- [What is expected]:
Give the lines of the material from the line with "collection date: 1983-10-27" up to and including the line with "locality: Vicinity of Étroite, Gonave Island." as a numbered list, leaving out any blank lines.
* START Listing *
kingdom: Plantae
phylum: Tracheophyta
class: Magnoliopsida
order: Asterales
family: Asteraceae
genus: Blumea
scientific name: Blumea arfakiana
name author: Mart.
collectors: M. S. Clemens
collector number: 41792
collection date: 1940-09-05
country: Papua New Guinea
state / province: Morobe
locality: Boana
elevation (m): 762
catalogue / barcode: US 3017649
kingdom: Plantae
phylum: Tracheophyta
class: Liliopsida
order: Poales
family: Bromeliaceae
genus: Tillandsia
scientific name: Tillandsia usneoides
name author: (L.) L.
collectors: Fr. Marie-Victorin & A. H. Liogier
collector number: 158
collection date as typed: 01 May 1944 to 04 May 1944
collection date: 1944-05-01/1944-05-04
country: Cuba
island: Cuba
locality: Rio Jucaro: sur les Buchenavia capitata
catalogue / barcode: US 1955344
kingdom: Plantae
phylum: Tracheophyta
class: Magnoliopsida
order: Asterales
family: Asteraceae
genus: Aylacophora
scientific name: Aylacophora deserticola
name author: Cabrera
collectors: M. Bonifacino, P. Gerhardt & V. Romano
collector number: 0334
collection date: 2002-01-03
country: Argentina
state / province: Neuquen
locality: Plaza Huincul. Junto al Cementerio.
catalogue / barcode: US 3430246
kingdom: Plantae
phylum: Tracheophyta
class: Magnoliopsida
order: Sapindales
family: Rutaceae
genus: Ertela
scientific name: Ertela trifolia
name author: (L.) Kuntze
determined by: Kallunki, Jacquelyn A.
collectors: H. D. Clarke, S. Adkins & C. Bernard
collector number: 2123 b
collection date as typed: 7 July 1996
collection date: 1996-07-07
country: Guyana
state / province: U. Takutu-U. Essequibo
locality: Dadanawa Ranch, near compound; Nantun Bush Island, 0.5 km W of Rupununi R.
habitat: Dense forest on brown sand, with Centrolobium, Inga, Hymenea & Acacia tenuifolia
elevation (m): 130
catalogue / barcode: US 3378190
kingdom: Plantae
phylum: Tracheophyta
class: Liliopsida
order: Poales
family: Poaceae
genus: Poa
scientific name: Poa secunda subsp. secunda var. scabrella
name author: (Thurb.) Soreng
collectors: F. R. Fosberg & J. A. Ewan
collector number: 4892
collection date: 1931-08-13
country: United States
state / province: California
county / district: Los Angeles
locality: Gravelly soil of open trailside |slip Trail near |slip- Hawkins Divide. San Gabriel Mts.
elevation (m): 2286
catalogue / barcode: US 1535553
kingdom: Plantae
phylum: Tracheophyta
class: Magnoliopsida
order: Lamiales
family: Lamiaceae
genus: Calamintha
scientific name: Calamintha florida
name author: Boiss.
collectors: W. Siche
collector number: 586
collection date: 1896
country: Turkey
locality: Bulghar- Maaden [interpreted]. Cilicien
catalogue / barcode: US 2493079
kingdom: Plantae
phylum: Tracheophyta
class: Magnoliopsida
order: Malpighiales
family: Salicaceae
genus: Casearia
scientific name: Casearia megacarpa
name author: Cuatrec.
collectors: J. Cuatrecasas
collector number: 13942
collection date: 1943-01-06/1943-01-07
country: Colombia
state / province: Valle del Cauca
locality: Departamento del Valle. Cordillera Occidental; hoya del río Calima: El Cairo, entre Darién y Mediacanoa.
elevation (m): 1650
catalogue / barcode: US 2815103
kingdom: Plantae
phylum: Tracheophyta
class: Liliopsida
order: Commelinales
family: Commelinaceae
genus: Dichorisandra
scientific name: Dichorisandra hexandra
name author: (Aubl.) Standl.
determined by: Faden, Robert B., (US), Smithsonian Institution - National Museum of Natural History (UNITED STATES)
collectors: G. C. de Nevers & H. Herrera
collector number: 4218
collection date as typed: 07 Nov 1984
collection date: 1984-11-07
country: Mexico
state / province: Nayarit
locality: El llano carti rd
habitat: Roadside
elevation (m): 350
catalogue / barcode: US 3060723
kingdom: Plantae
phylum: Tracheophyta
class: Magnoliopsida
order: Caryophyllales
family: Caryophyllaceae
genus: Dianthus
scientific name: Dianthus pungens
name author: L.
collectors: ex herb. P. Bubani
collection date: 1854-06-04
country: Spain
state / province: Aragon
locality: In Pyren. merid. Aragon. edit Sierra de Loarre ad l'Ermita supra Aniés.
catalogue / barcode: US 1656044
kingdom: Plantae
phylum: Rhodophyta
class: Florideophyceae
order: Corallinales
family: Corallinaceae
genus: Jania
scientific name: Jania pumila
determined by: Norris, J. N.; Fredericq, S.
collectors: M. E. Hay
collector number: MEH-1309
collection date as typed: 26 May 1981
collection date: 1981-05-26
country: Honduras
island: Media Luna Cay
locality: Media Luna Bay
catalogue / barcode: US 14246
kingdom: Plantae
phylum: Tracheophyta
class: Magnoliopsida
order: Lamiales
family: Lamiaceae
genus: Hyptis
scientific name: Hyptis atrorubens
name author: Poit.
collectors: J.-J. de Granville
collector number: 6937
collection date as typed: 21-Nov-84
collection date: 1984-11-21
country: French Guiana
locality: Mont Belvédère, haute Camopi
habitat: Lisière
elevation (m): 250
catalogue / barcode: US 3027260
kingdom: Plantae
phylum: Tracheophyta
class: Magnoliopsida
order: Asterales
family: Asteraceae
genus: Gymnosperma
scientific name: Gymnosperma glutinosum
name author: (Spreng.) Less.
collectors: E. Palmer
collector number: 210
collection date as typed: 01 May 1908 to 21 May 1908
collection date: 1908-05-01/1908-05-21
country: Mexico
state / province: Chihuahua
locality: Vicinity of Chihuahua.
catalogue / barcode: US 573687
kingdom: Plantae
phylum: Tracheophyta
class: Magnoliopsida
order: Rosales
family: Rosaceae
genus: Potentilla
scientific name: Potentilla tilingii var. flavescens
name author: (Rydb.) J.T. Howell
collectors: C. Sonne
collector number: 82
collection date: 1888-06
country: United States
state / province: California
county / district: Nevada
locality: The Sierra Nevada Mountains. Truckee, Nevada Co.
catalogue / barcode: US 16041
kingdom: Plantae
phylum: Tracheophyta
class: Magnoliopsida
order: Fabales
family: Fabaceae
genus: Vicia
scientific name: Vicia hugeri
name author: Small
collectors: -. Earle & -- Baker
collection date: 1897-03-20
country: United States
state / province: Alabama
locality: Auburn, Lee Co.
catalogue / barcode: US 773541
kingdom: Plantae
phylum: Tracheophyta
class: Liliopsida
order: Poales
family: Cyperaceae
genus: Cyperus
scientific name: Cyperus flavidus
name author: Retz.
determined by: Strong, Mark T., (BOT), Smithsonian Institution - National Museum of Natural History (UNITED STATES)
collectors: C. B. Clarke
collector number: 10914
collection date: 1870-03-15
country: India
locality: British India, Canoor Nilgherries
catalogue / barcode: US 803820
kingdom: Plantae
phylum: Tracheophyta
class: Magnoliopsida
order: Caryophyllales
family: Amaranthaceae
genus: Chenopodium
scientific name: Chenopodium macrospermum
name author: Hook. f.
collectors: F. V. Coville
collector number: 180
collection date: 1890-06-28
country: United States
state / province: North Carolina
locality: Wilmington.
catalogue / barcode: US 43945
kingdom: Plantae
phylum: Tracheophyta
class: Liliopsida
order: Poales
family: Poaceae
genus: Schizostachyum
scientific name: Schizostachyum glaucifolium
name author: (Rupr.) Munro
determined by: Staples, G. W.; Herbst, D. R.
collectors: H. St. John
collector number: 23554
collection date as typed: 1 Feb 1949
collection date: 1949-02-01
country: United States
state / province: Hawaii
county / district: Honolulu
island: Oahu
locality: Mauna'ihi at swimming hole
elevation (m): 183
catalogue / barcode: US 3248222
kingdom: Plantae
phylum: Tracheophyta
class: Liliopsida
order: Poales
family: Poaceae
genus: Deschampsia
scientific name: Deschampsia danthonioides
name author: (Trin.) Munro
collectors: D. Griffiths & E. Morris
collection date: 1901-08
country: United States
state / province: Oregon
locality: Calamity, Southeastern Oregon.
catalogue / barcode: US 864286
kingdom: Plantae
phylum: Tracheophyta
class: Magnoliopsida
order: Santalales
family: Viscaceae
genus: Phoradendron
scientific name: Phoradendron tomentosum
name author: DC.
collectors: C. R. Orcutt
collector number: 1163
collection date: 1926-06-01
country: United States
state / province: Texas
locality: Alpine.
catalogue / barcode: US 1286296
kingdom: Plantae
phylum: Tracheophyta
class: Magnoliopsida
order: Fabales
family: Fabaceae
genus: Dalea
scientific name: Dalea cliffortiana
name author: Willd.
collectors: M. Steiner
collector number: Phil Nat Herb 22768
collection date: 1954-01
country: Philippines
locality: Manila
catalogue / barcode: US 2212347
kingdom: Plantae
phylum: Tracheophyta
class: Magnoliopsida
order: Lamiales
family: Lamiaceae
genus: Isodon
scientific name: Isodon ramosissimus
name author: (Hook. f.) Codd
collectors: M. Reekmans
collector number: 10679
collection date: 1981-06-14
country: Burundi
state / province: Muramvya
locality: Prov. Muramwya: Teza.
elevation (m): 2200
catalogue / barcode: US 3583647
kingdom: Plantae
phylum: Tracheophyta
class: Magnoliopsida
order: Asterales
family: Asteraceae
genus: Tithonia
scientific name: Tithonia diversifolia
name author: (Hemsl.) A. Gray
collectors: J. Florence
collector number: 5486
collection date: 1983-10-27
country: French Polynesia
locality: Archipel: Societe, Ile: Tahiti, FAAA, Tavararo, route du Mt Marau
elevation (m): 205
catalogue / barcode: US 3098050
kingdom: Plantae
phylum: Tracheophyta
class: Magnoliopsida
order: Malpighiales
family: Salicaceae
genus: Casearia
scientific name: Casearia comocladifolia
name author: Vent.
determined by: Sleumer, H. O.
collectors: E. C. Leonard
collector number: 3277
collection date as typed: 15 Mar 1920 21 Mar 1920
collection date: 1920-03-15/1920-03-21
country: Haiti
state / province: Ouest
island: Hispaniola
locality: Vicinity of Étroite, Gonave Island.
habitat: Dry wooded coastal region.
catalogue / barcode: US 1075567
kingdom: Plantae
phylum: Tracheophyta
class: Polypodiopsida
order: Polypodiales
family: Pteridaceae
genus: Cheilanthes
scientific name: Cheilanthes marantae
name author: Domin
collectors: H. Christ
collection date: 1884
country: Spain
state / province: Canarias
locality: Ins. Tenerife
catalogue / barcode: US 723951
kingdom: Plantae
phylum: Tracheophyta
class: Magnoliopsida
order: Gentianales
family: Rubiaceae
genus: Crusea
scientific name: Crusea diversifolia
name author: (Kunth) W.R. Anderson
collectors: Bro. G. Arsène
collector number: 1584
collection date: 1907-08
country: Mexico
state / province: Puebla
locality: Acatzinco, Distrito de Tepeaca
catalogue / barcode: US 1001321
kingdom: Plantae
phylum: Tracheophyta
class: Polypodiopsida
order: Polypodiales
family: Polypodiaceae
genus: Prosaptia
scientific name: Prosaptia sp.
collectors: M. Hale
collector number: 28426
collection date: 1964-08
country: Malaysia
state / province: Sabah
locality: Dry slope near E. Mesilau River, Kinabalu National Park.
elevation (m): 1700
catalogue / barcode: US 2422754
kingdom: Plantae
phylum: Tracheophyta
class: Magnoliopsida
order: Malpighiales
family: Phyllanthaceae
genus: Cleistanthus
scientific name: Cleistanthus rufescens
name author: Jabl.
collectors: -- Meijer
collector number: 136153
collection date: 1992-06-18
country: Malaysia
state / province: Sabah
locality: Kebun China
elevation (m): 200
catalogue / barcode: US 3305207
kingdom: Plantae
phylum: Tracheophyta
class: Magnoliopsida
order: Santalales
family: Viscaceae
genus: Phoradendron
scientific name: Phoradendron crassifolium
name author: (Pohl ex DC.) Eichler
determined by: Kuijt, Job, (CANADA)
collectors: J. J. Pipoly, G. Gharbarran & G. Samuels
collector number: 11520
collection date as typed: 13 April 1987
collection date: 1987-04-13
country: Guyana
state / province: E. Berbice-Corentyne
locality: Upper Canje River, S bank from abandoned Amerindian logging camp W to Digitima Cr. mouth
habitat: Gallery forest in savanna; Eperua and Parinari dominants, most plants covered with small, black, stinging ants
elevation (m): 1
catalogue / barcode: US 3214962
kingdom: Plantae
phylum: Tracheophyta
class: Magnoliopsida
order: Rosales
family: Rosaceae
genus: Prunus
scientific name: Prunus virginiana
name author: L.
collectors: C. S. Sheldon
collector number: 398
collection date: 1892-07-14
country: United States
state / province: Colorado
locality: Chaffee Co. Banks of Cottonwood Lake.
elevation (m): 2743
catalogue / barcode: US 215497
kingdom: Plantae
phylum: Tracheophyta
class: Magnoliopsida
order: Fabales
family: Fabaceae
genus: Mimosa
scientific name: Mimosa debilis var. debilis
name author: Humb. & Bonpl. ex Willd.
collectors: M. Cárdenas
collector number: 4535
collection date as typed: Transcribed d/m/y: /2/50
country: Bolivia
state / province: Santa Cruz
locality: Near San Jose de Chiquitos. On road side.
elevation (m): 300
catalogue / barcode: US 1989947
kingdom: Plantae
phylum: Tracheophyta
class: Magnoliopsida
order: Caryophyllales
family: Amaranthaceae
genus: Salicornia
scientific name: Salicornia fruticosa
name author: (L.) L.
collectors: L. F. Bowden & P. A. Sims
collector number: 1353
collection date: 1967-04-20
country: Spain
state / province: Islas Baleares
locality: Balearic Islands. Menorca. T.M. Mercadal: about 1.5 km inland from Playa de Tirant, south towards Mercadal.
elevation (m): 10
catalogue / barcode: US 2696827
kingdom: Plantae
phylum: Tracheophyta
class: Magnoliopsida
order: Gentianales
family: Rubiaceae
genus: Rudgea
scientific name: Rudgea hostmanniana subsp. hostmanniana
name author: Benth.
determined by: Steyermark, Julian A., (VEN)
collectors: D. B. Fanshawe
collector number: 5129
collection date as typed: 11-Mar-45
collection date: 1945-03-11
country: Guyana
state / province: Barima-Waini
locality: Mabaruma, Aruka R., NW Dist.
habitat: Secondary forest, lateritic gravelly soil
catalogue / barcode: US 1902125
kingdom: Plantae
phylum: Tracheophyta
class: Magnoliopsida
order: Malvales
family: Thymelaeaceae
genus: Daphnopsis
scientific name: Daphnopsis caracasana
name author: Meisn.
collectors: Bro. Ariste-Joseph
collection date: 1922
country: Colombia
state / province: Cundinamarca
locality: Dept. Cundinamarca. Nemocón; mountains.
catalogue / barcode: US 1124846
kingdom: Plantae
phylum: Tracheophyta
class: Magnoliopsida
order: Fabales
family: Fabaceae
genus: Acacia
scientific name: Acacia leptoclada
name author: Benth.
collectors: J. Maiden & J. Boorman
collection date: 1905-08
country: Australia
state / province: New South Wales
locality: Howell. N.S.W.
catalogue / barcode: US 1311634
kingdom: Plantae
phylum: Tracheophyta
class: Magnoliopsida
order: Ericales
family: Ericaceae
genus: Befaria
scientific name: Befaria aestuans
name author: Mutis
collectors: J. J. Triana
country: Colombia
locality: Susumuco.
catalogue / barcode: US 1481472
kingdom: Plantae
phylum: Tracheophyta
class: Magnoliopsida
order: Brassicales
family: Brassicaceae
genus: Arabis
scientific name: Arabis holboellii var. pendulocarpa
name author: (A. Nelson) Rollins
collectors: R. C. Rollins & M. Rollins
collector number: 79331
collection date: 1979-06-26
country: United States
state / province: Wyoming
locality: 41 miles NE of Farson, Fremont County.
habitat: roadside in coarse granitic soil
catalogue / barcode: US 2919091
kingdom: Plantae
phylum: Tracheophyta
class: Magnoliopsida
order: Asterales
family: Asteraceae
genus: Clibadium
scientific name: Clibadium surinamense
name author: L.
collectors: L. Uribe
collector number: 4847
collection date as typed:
* END Listing *
- [Result]:
1. collection date: 1983-10-27
2. country: French Polynesia
3. locality: Archipel: Societe, Ile: Tahiti, FAAA, Tavararo, route du Mt Marau
4. elevation (m): 205
5. catalogue / barcode: US 3098050
6. kingdom: Plantae
7. phylum: Tracheophyta
8. class: Magnoliopsida
9. order: Malpighiales
10. family: Salicaceae
11. genus: Casearia
12. scientific name: Casearia comocladifolia
13. name author: Vent.
14. determined by: Sleumer, H. O.
15. collectors: E. C. Leonard
16. collector number: 3277
17. collection date as typed: 15 Mar 1920 21 Mar 1920
18. collection date: 1920-03-15/1920-03-21
19. country: Haiti
20. state / province: Ouest
21. island: Hispaniola
22. locality: Vicinity of Étroite, Gonave Island.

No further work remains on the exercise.